**WHAT THE TASK REQUIRES**
Please keep the pictures out and write out exactly the lines from the first in the data below through the one containing "right hip: (233, 189)", both included.

**DATA FOR THIS EXERCISE**
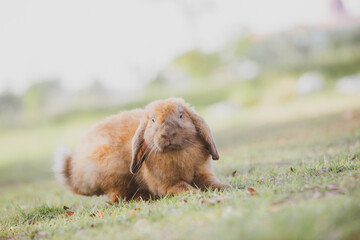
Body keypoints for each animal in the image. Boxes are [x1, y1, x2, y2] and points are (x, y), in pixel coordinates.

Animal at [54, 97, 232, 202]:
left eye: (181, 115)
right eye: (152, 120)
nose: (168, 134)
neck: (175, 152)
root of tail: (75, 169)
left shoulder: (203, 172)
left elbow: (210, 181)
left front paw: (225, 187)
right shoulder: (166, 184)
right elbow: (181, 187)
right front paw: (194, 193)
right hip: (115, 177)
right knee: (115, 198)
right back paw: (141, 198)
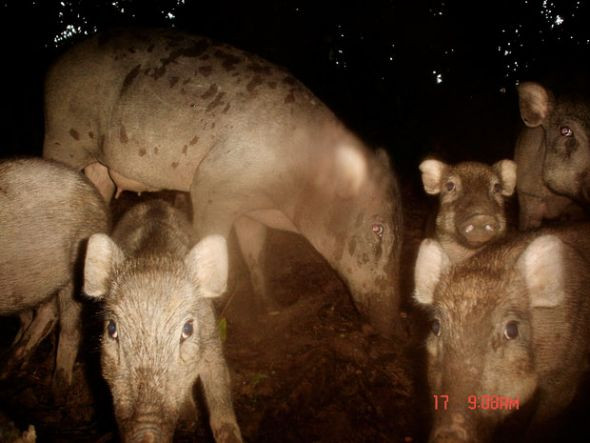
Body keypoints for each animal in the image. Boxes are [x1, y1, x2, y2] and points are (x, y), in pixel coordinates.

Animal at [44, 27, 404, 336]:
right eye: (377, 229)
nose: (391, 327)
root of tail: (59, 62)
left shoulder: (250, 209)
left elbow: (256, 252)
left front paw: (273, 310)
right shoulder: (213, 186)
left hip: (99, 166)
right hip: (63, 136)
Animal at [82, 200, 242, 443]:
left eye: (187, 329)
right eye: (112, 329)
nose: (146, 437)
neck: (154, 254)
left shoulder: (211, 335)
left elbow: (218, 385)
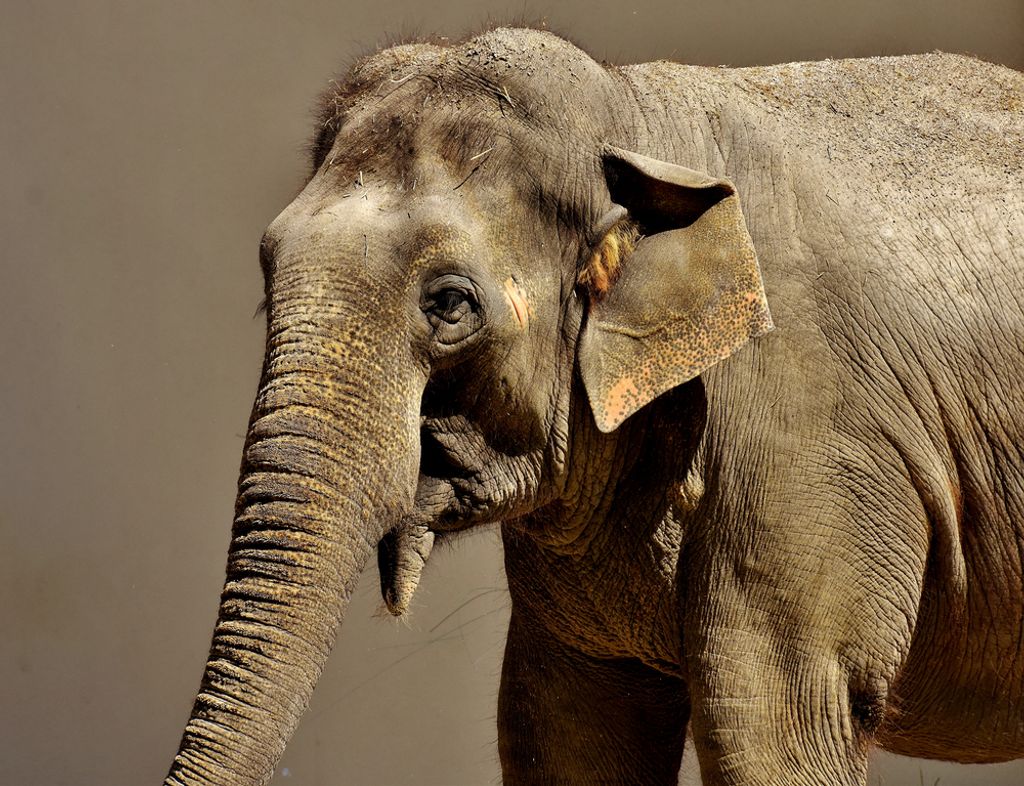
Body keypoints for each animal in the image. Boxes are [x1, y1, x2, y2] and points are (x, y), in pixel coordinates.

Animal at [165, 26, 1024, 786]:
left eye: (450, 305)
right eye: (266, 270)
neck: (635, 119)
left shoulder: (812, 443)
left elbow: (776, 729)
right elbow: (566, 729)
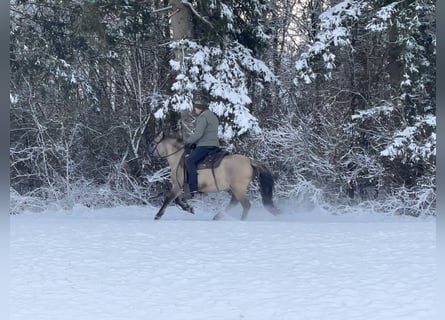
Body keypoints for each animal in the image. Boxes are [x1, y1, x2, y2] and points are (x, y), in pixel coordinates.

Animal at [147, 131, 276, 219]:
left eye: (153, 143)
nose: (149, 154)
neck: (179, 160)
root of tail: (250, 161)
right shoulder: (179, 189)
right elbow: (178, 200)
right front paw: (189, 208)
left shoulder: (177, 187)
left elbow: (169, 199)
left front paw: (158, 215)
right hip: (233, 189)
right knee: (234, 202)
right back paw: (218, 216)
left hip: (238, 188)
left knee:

**SOLUTION FOR THIS EXERCISE**
Body keypoints for each animal in the image. Boxes are [x1, y1, x2, y2] and points are (x, y), in pixel coordinates.

Animal at [54, 97, 232, 202]:
left eye: (181, 115)
right eye: (152, 120)
nose: (168, 134)
neck: (175, 152)
root of tail: (75, 169)
left shoulder: (203, 172)
left elbow: (210, 181)
left front paw: (225, 187)
right shoulder: (166, 184)
right elbow: (181, 187)
right front paw: (194, 193)
right hip: (115, 177)
right knee: (115, 198)
right back paw: (141, 198)
Body keypoints for each animal in the image. Boxes are [x1, y1, x2, y2] and points are (x, y), in pixel coordinates.

Animal at [44, 27, 404, 336]:
right eye: (377, 229)
nose: (391, 327)
root of tail: (59, 62)
left shoulder: (250, 209)
left elbow: (256, 252)
left front paw: (273, 310)
right shoulder: (213, 186)
left hip: (99, 166)
right hip: (63, 136)
Animal at [82, 200, 242, 443]:
left eye: (187, 329)
right eye: (112, 329)
nose: (146, 437)
neck: (154, 254)
left shoulder: (211, 335)
left elbow: (218, 385)
Body keypoints for each animal in the image. Boxes are [x1, y1, x2, y2] and points are (x, y), in pixel coordinates.

Animal at [165, 26, 1024, 786]:
left eye: (450, 305)
right eye: (266, 270)
neck: (635, 119)
left shoulder: (812, 443)
left elbow: (776, 729)
right elbow: (566, 729)
Body keypoints for each animal in the image. Boxes are [x1, y1, x2, y2] and points are (x, y), in pixel coordinates.

Animal at [147, 131, 276, 219]:
left eye: (153, 143)
nose: (149, 154)
neck: (179, 160)
root of tail: (250, 161)
right shoulder: (179, 189)
right elbow: (178, 200)
right front paw: (189, 208)
left shoulder: (177, 187)
left elbow: (169, 199)
left front paw: (158, 215)
right hip: (233, 189)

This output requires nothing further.